As families across New Zealand welcome the new year, growing concern looms over the wellbeing of our children. And one of those concerns is around e-cigarette use, otherwise known as vaping.

The rising trend of youth vaping is the number one behavioural issue in school communities with nearly 20% of school students vaping once or more every day.

percentage of teenagers reporting vaping
Source: Allencarr.com

As a parent, I am starting the year with a renewed commitment to safeguarding New Zealand children from these pervasive and harmful products, and I hope other parents will join me.

Understanding the Risks of Teen Vaping

Vaping, the act of inhaling vapor produced by an electronic cigarette or similar device, has gained popularity among New Zealand teens. Often perceived as a ‘safer’ alternative to smoking, vaping poses significant health risks, particularly for young, developing bodies.

Known short term health impacts include addiction; poisoning; acute nicotine toxicity, seizures; burns and injuries; and lung injury. E-cigarette use also adds to the burden of nicotine addition with many vapers using e-cigarettes while also smoking cigarettes; and former non-smokers taking up smoking.

Other impacts include indoor air pollution; environmental waste; and fires. The long-term side effects of e-cigarette use are unknown.

Tips for Parents: Preventing and Intervening in Teen Vaping

1. Education is Key: There is a lot many parents do not know about vaping, including the types of devices (often made to look like everyday objects to hide in plain sight under the noses of teachers and parents), the substances they can contain, and the associated health risks.

Understanding the appeal of vaping, such as flavours, peer influence, and marketing (it is rampant on TikTok and Instagram), is beneficial.

2. Open Communication: Encourage open and judgement-free conversations. Listen to your child’s views and concerns about vaping and peer pressure. This builds trust and makes them more likely to approach you with their problems.

It is important to start these conversations early before they are exposed to peer pressure to vape. Listen to their views and concerns, and provide clear, factual information, or suggest places they can go to find more information.

3. Recognise the Signs: Be aware of signs that your child might be vaping. These include:

  • Unfamiliar USB drives or pen-like devices
  • Sweet aromas in their bedrooms or clothing (as many vaping liquids are flavoured)
  • Increased thirst or nosebleeds (due to propylene glycol in vape juice)
  • Changes in caffeine sensitivity
  • Irritability or regularly excusing themselves to vape privately (they contain highly addictivesubstances (vapes which are labelled as “nicotine free” can contain nicotine).

4. Be a Role Model: Model healthy behaviour. If you smoke or vape, please consider quitting. Children are less likely to start smoking or vaping if their parents do not do it. Your actions speak louder than words.

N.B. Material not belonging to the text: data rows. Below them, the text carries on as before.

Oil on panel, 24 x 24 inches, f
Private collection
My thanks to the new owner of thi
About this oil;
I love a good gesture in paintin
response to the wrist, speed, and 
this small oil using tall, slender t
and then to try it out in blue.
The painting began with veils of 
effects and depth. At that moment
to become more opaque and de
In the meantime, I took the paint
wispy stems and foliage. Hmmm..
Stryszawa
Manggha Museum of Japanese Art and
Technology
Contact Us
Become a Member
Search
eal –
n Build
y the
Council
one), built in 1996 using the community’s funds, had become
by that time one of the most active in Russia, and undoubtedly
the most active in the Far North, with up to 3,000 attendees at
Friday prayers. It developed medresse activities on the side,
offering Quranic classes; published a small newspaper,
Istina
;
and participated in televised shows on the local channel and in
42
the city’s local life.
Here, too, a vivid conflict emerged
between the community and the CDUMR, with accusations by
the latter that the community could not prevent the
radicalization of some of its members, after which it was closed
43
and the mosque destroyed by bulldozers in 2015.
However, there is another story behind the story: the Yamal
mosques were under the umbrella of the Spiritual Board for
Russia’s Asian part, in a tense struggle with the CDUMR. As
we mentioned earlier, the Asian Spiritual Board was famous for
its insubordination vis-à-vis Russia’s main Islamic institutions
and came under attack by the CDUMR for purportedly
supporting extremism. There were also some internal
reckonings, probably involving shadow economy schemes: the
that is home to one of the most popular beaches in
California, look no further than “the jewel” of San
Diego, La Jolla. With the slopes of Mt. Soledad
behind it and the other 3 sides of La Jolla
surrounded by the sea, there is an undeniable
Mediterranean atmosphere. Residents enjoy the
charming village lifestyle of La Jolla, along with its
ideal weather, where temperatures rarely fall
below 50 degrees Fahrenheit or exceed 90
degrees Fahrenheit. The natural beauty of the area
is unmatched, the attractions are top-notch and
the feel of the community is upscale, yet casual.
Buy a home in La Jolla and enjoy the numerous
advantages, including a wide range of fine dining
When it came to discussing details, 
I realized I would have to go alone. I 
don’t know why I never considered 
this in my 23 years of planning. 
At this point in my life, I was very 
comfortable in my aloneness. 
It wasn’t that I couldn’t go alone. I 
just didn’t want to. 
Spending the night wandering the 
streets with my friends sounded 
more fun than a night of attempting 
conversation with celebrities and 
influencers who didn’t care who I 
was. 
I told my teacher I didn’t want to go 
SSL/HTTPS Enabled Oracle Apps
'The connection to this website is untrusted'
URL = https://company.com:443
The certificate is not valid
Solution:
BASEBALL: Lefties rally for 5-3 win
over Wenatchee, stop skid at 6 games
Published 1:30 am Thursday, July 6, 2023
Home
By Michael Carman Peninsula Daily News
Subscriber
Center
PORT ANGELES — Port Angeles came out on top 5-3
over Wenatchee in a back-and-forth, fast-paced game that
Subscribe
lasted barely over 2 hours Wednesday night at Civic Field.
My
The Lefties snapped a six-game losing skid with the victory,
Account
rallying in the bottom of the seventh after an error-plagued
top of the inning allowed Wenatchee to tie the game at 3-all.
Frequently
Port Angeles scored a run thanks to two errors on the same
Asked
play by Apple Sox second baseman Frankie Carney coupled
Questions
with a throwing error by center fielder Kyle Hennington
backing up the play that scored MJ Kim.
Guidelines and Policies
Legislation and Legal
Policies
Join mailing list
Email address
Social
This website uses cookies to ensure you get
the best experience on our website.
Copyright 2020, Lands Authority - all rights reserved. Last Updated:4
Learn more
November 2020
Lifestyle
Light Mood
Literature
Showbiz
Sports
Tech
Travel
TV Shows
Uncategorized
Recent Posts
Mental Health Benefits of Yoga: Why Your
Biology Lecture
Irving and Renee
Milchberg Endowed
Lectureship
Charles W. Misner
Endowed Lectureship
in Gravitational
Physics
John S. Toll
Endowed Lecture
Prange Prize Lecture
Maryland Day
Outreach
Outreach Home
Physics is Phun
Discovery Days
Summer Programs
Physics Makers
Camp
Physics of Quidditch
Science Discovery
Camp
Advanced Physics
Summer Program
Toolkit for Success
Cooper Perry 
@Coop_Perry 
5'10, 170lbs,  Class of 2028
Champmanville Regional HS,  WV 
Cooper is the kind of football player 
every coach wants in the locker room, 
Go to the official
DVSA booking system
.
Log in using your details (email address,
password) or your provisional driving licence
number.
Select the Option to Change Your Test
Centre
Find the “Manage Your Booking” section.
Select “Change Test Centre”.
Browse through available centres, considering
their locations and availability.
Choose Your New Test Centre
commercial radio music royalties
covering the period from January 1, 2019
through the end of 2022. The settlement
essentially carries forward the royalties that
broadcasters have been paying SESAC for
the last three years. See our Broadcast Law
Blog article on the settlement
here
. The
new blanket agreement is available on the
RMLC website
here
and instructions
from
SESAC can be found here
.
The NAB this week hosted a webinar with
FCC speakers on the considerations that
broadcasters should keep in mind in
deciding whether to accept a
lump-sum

5. Foster Healthy Alternatives: Encourage involvement in sports, arts, or other hobbies. Keeping children engaged in fulfilling activities can reduce the temptation to experiment with vaping.

6. School and Community Involvement: Stay connected with school initiatives and community programs that address vaping and substance abuse.

7. Monitor Behaviour and Social Circles: Pay attention to your child’s behaviour and their friend groups. Changes in behaviour, unexplained spending, or new groups of friends may signal the start of vaping.

8. Educational Resources: Make the most of resources from schools, healthcare providers, or organisations like the Ministry of Health, Quitline, and Te Whatu Ora for educational materials and support.

9. Set Clear Rules and Expectations: Establish clear family rules about not using tobacco or vape products. Discuss what committing to these rules or breaking them will mean to your family.

10. Advocate for Policies: Support school and community efforts to educate young people about vaping and implement policies that limit their access to vape products.

11. Seek Professional Help: If you suspect your child is already vaping, consider seeking guidance from healthcare professionals for strategies to address the issue effectively.

A United Front for a Healthier Future in 2024

As we step into 2024, let us embrace our role in guiding and protecting the younger generation, ensuring they have the best start in life and are equipped to make healthy choices.

Protecting our children from the allure and dangers of vaping requires the collective effort of parents, educators, and community leaders.

By staying informed, maintaining open dialogue, and fostering a supportive environment, we can help ensure a healthier, vape-free future for our children.

This article is an opinion piece from Vincent G. W. CEO of The Thoracic Society of Australia and New Zealand (TSANZ). TSANZ is the peak body representing various disciplines within the respiratory/sleep medicine field in Australia and New Zealand.